To begin training, we simply need to call the caffe binary and supply a solver:

caffe train -solver solver.prototxt

Stopping

Number of Iterations Limit

We can have our network stop after a specified number of iterations with a parameter in the solver.prototxt named max_iter.

For example, we can specify that we would like our network to stop after 60,000 iteration, thus we set the parameter accordingly: max_iter: 60000.

Manually Stopping

It is possible to manually stop a network from training by pressing the Ctrl+C key combination. By default, a snapshot will be saved when training is stopped manually.
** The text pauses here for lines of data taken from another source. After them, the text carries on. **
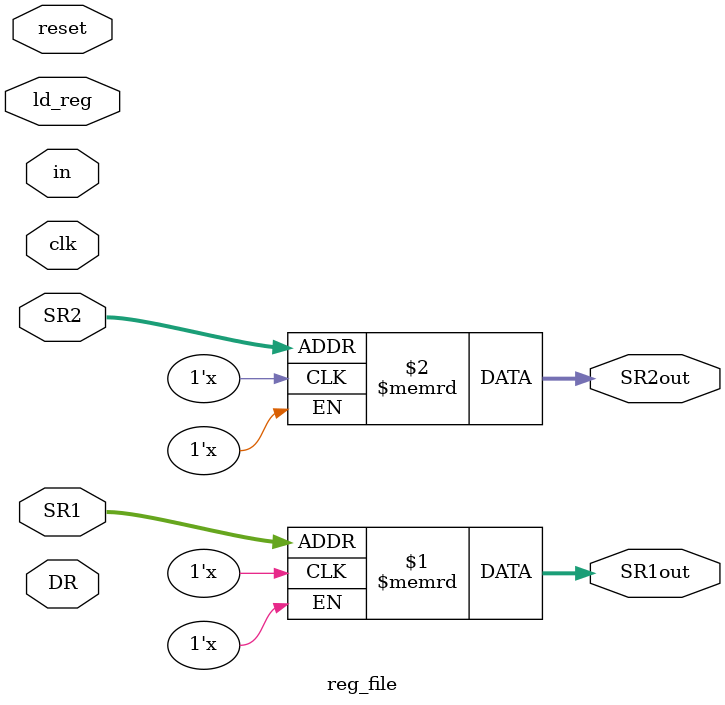
<source format=sv>
module reg_file (
    input logic clk, reset,
    input logic [2:0] DR, SR2, SR1, // logic from MUXes
    input logic ld_reg,
    input logic [15:0] in,

    output logic [15:0] SR1out, SR2out
);

    logic [15:0] reg_file [8];

    assign SR1out = reg_file[SR1];      
    assign SR2out = reg_file[SR2];

    logic load [8];

    always_comb
    begin
        load[0] = 0;
        load[1] = 0;
        load[2] = 0;
        load[3] = 0;
        load[4] = 0;
        load[5] = 0;
        load[6] = 0;
        load[7] = 0;
        if(ld_reg) 
        begin
            unique case (DR)
                3'b000:
                begin
                    load[0] = 1;
                end
                3'b001:
                begin
                    load[1] = 1;
                end
                3'b010:
                begin
                    load[2] = 1;
                end
                3'b011:
                begin
                    load[3] = 1;
                end
                3'b100:
                begin
                    load[4] = 1;
                end
                3'b101:
                begin
                    load[5] = 1;
                end
                3'b110:
                begin
                    load[6] = 1;
                end
                3'b111:
                begin
                    load[7] = 1;
                end
            endcase 
        end

    end
    
    
    load_reg #(.DATA_WIDTH(16)) reg0 (
        .clk    (clk),
        .reset  (reset),

        .load   (load[0]), 
        .data_i (in), 

        .data_q (reg_file[0])
    );
    load_reg #(.DATA_WIDTH(16)) reg1 (
        .clk    (clk),
        .reset  (reset),

        .load   (load[1]),
        .data_i (in),

        .data_q (reg_file[1])
    );
    load_reg #(.DATA_WIDTH(16)) reg2 (
        .clk    (clk),
        .reset  (reset),

        .load   (load[2]), 
        .data_i (in), 

        .data_q (reg_file[2])
    );
    load_reg #(.DATA_WIDTH(16)) reg3 (
        .clk    (clk),
        .reset  (reset),

        .load   (load[3]),
        .data_i (in),

        .data_q (reg_file[3])
    );
    load_reg #(.DATA_WIDTH(16)) reg4 (
        .clk    (clk),
        .reset  (reset),

        .load   (load[4]), 
        .data_i (in), 

        .data_q (reg_file[4])
    );
    load_reg #(.DATA_WIDTH(16)) reg5 (
        .clk    (clk),
        .reset  (reset),

        .load   (load[5]),
        .data_i (in),

        .data_q (reg_file[5])
    );
    load_reg #(.DATA_WIDTH(16)) reg6 (
        .clk    (clk),
        .reset  (reset),

        .load   (load[6]), 
        .data_i (in), 

        .data_q (reg_file[6])
    );
    load_reg #(.DATA_WIDTH(16)) reg7 (
        .clk    (clk),
        .reset  (reset),

        .load   (load[7]),
        .data_i (in),

        .data_q (reg_file[7])
    );
    

endmodule
</source>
This behavior can be changed by flags sigint_effect (for SIGINT signal) and sighup_effect (for SIGHUP), see caffe --help. Default behavior for sigint_effect (emitted by Ctrl+C on Linux) is "stop", which might also cause a snapshot save, because the Solver itself can be configured to save after the training ends - either normally or by interruption. The default setting of snapshot_after_train is true - see caffe.proto.

Note about tee: if you redirect Caffe output with tee, for example by calling
caffe train -solver=solver.txt -gpu=0 2>&1 | tee output.log
you might notice Caffe not saving a snapshot on Ctrl+C. This is because when you input Ctrl+C, you actually send the interrupt signal to the tee process, not Caffe. And it just turns out that when tee is interrupted, it sends a SIGKILL to the underlying process. A way to work around this is to check the ID of Caffe process (hint: read the log - PID is the number right before the filename) and manually sending a signal to Caffe itself, e.g. kill -s SIGINT <caffe_pid>.

Resuming

When a network has stopped training, either due to manual halting or by reaching the maximum iterations, we may continue training our network by telling caffe to train from where we left off. This is as simple as supplying the snapshot flag with the current .solverstate file. For example:

caffe train -solver solver.prototxt -snapshot train_190000.solverstate

In this case we will continue training from iteration 190000.